_Work to be completed_
In the data below, one line contains "hfov_deg: 33.1" and a later one contains "f_number: 1.78". Print both, with every line between them, exactly and alone.

++++++++

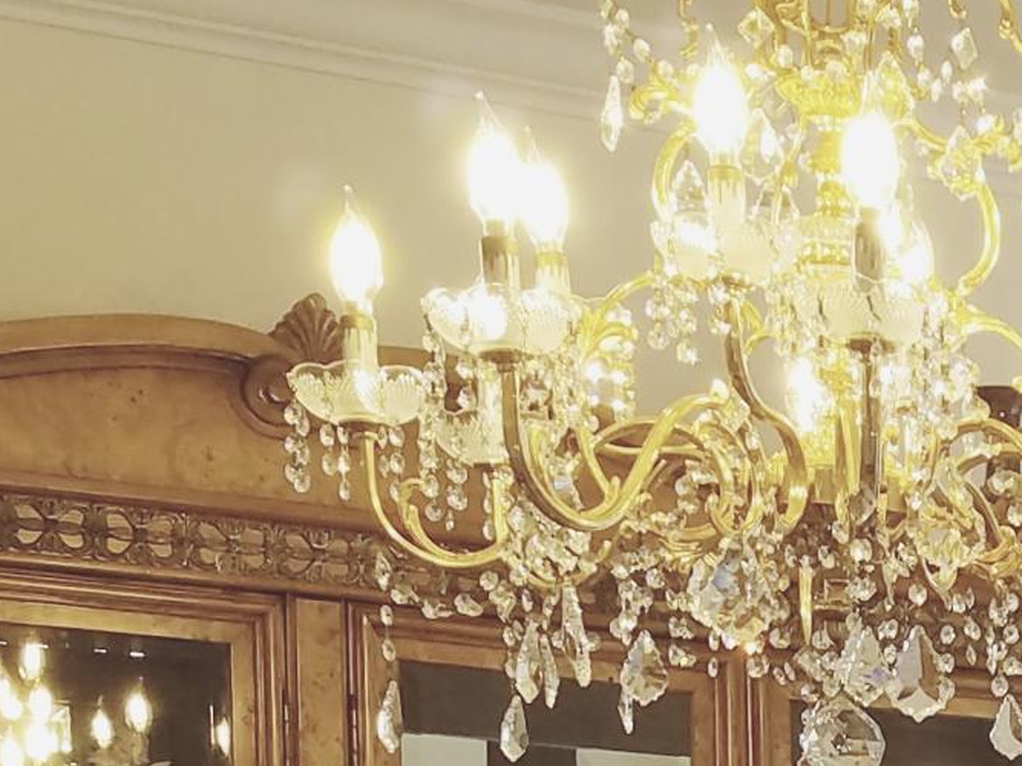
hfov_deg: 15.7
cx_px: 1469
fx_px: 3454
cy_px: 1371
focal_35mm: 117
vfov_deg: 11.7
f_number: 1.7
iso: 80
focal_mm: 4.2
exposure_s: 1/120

++++++++

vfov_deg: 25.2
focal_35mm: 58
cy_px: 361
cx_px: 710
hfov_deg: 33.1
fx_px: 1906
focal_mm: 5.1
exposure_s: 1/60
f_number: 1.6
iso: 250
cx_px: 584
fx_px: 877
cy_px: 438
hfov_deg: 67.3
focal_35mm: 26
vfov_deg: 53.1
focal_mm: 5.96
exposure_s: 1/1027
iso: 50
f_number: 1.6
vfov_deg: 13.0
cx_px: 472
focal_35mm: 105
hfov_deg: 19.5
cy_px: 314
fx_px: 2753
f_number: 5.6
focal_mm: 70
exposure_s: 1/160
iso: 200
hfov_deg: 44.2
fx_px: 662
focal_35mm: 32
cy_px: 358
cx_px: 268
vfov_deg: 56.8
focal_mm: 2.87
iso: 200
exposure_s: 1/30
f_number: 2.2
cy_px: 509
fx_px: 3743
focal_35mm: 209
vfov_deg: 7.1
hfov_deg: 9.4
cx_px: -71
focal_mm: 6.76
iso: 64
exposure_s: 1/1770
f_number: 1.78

++++++++

_Completed exercise_
hfov_deg: 33.1
fx_px: 1906
focal_mm: 5.1
exposure_s: 1/60
f_number: 1.6
iso: 250
cx_px: 584
fx_px: 877
cy_px: 438
hfov_deg: 67.3
focal_35mm: 26
vfov_deg: 53.1
focal_mm: 5.96
exposure_s: 1/1027
iso: 50
f_number: 1.6
vfov_deg: 13.0
cx_px: 472
focal_35mm: 105
hfov_deg: 19.5
cy_px: 314
fx_px: 2753
f_number: 5.6
focal_mm: 70
exposure_s: 1/160
iso: 200
hfov_deg: 44.2
fx_px: 662
focal_35mm: 32
cy_px: 358
cx_px: 268
vfov_deg: 56.8
focal_mm: 2.87
iso: 200
exposure_s: 1/30
f_number: 2.2
cy_px: 509
fx_px: 3743
focal_35mm: 209
vfov_deg: 7.1
hfov_deg: 9.4
cx_px: -71
focal_mm: 6.76
iso: 64
exposure_s: 1/1770
f_number: 1.78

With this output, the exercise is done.